Attacco di una frangia novax al canale Telegram di Capitan Banana con video di bambini

Attacco di una frangia novax al canale Telegram di Capitan Banana con video di bambini

Video raccapriccianti in cui i protagonisti erano i bambini. Un attacco infame quello di una frangia novax che per vendetta posta i video sul canale Telegram di Capitan Banana. «I filmati hanno scioccato tutti gli iscritti, al limite della pedopornografia». Immediata la denuncia

Un attacco in piana regola quello avvenuto ieri da parte di un gruppo della peggior stirpe novax al canale Telegram di Capitan Banana. Alcuni filmati, al limite della pedopornografia, sono difatti stati pubblicati sul suo canale allo scopo di accusare lui e i suoi follower di pedofilia. La motivazione è semplice: Capitan Banana è un cacciatore di falsari, ovvero di quei ciarlatani che si professano imbonitori del web. Da sempre combatte in prima linea contro truffatori e santoni acchiappasoldi, tanto da meritarsi un articolo. Un atto infamante, quello di utilizzare come arma dei bambini in video. Uno schifo nelle schifo. Come se non bastasse l’armata insurrezionalista, che nelle sue fila annovera novax, nogreenpass, vv e tutti i “no” negazionisti da inizio pandemia, ha poi diffuso documenti privati di persone alcune reali, altre probabilmente inventate.

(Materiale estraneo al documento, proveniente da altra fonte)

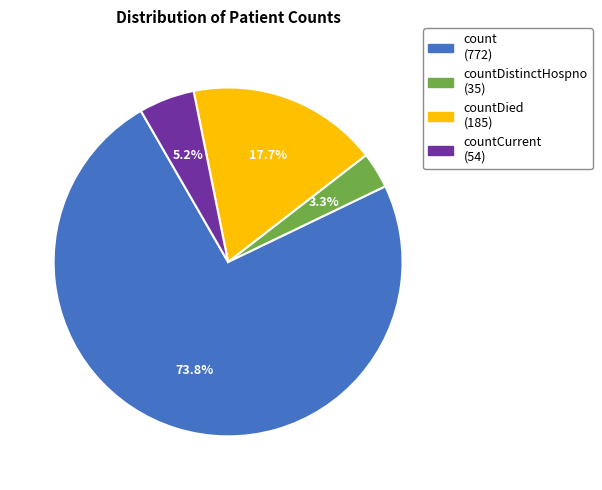

Is there any slice that represents more than half of the pie?

Yes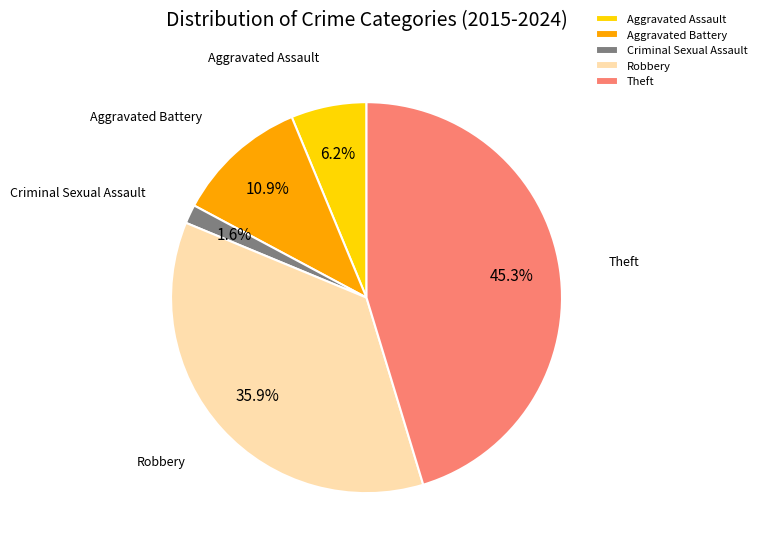

Which category has the biggest portion of the pie?

Theft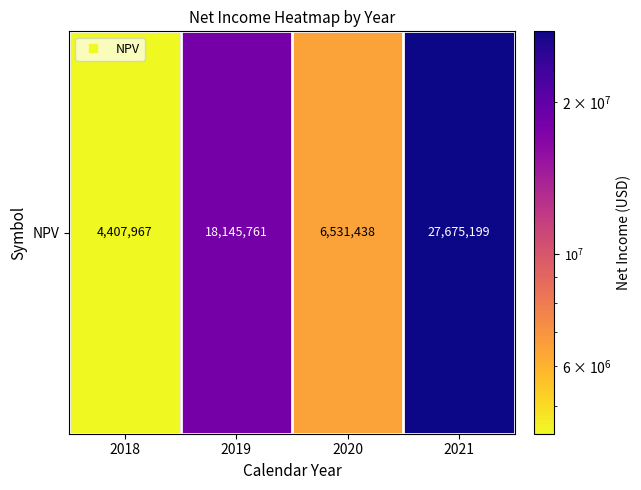

What is the average value?

14190091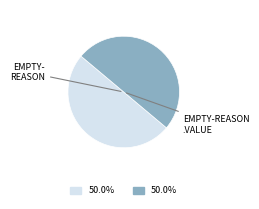

How many segments does this pie chart have?

2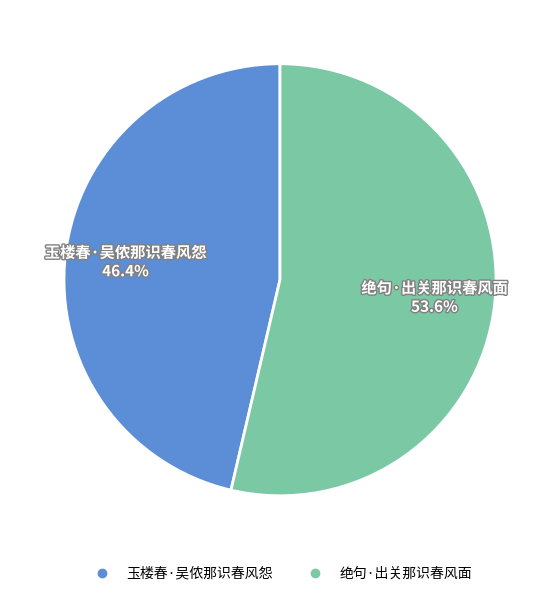

The 绝句·出关那识春风面 slice represents 43% of the pie. True or false?

False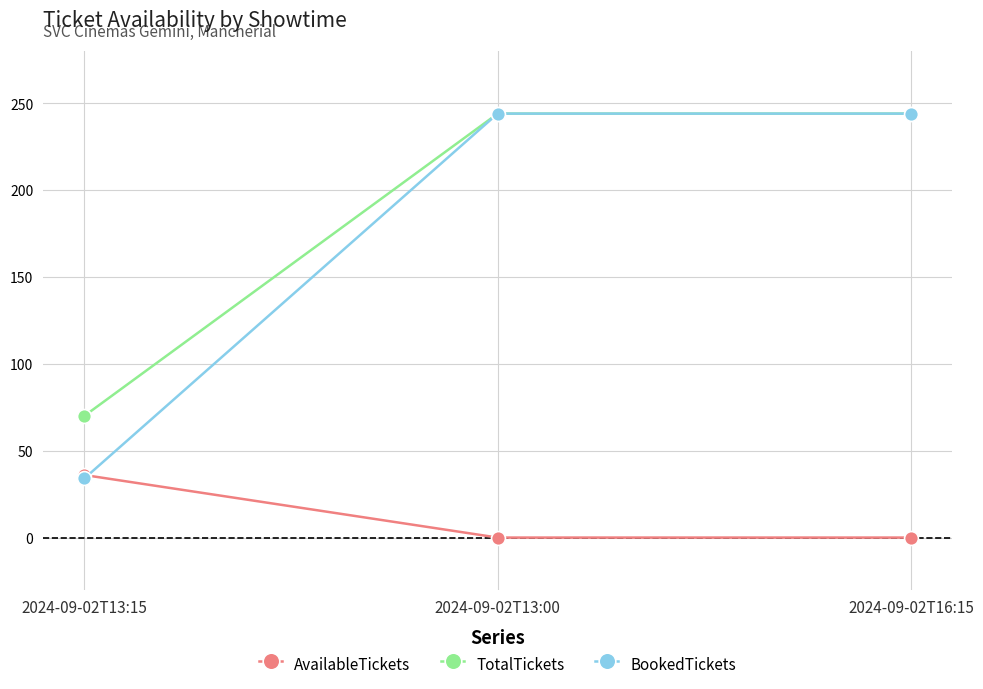

Is the value of BookedTickets at 2024-09-02T13:15 greater than the value of TotalTickets at 2024-09-02T13:00?

No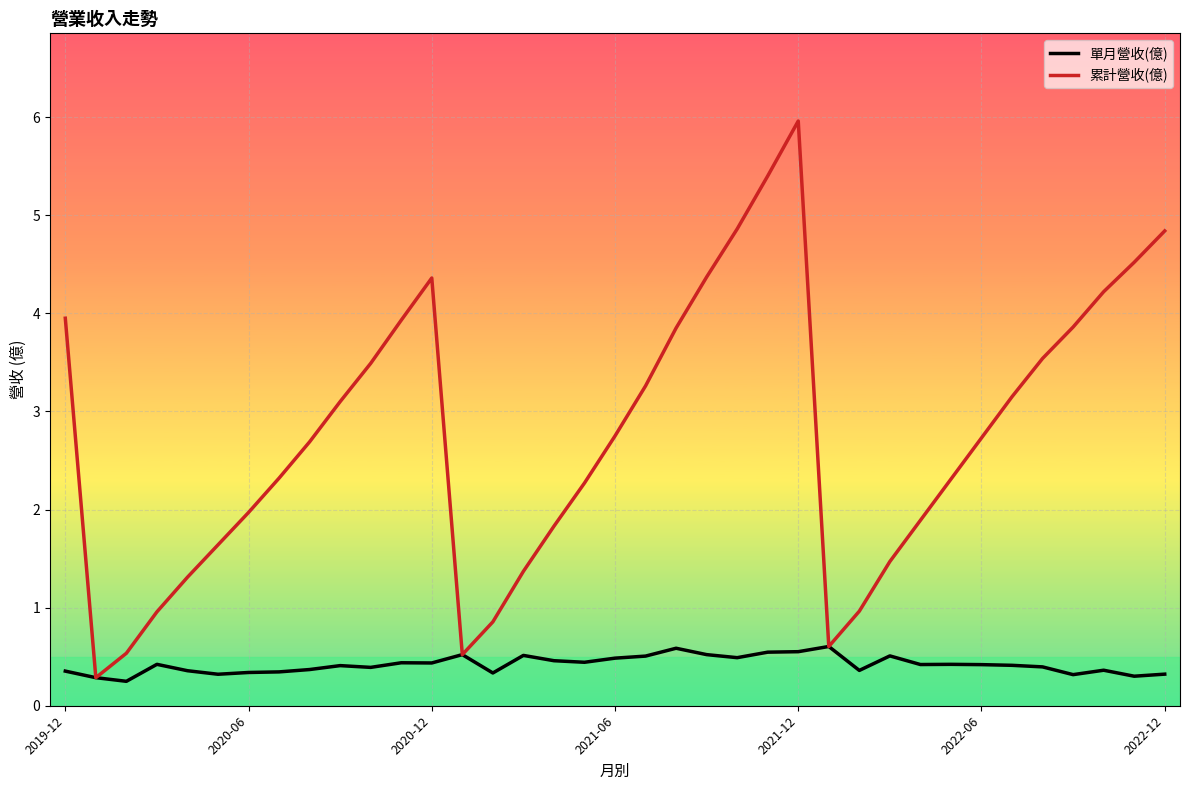

What is the highest value of the 累計營收(億) series?

6.0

Capitan Banana, noto cacciatore di disinformatori

Immediata la risposta di Capitan Banana il quale, oltre ad aver fatto un video di risposta agli autori di questo schifo, ha provveduto a sporgere immediatamente denuncia. «Alcune donne — spiega C.B. — non sapendo il contenuto dei video li hanno aperti e si sono messe a piangere per la durezza delle immagini». Anche se quotidianamente in prima linea contro lo sporco più sporco, Capitan Banana appare sconvolto. Un atto simile dissolve la tolleranza e si trasforma in profonda rabbia non violenta.

Solidarietà dalla parte meno estremista dei novax

Dopotutto atti simili sono soventi su Telegram, da mesi diventato un rifugio peccatori per moltissimi guru pay per view. Il social nel tempo è diventato lo scannatoio più grande del pianeta. Malgrado ciò come in tutte le guerre, c’è sempre una parte buona. Una parte che ci fa comprendere che la vergogna, vergognandosi di se stessa, si toglie il cappello e chiede scusa. Così alcuni gruppi cospirazionisti di Telegram hanno dimostrato solidarietà all’attacco subito da Capitan Banana, prendendo le distanze da gruppi di criminali che si professano novax.

Uno tra tutti è Edoardo Dini, il quale non solo si dice schifato da quel gesto infamante, ma farà di tutto affinché gli autori di quei video vengano presi. Purtroppo nel variegato mondo negazionista-nomask-nogreenpass-e-nocovid non è difficile trovare del marcio. Chi ha compiuto un atto simile si delinea sempre in un identikit visto e rivisto. Molte volte deriso. Un bullismo maturo che trova conforto nei social, spesso fuggendo alle responsabilità della vita.

Figli del copia-incolla e avanguardiste con gli scarponi dal tacco a spillo. Entrambi riluttanti al buongusto e alla legge, come quella di non usare i bambini come arma per ferire. Frustrati per non riuscire a leggere le istruzioni di un mobile Ikea, vomitano sui social rancori di anni. Però bisogna ammetterlo: non sempre le cazzate le fanno i più giovani. Anzi, il più delle volte il disagio si manifesta in chi da ragazzino guardava l’Uomo Tigre bevendo Spuma. Quelli che schiacciavano le merendine ai compagni di classe, oggi rubano il posto auto al vicino toccandosi il petto orgogliosi.